◆ What the task requires
Could you copy out every line of these entries without changing anything and leave out the pictures?

*** Extracted information ***

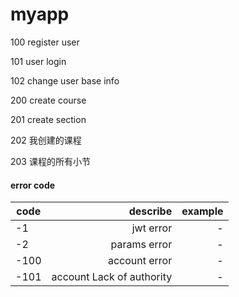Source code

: # myapp

100 register user

101 user login

102 change user base info

200 create course

201 create section

202 我创建的课程

203 课程的所有小节

#### error code ####

|code|describe|example|
|---|---:|---:|
|-1|jwt error|-|
|-2|params error|-|
|-100|account error|-|
|-101|account Lack of authority|-|


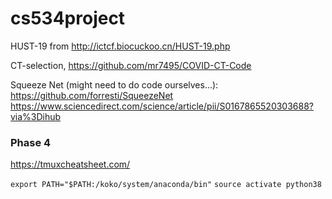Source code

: # cs534project

HUST-19 from http://ictcf.biocuckoo.cn/HUST-19.php

CT-selection, https://github.com/mr7495/COVID-CT-Code

Squeeze Net (might need to do code ourselves...):
https://github.com/forresti/SqueezeNet
https://www.sciencedirect.com/science/article/pii/S0167865520303688?via%3Dihub

### Phase 4


https://tmuxcheatsheet.com/

`export PATH="$PATH:/koko/system/anaconda/bin"`
`source activate python38`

*** End of Extracted information ***

◆ Answer to this exercise
Source code

: # myapp

100 register user

101 user login

102 change user base info

200 create course

201 create section

202 我创建的课程

203 课程的所有小节

#### error code ####

|code|describe|example|
|---|---:|---:|
|-1|jwt error|-|
|-2|params error|-|
|-100|account error|-|
|-101|account Lack of authority|-|


Source code

: # cs534project

HUST-19 from http://ictcf.biocuckoo.cn/HUST-19.php

CT-selection, https://github.com/mr7495/COVID-CT-Code

Squeeze Net (might need to do code ourselves...):
https://github.com/forresti/SqueezeNet
https://www.sciencedirect.com/science/article/pii/S0167865520303688?via%3Dihub

### Phase 4


https://tmuxcheatsheet.com/

`export PATH="$PATH:/koko/system/anaconda/bin"`
`source activate python38`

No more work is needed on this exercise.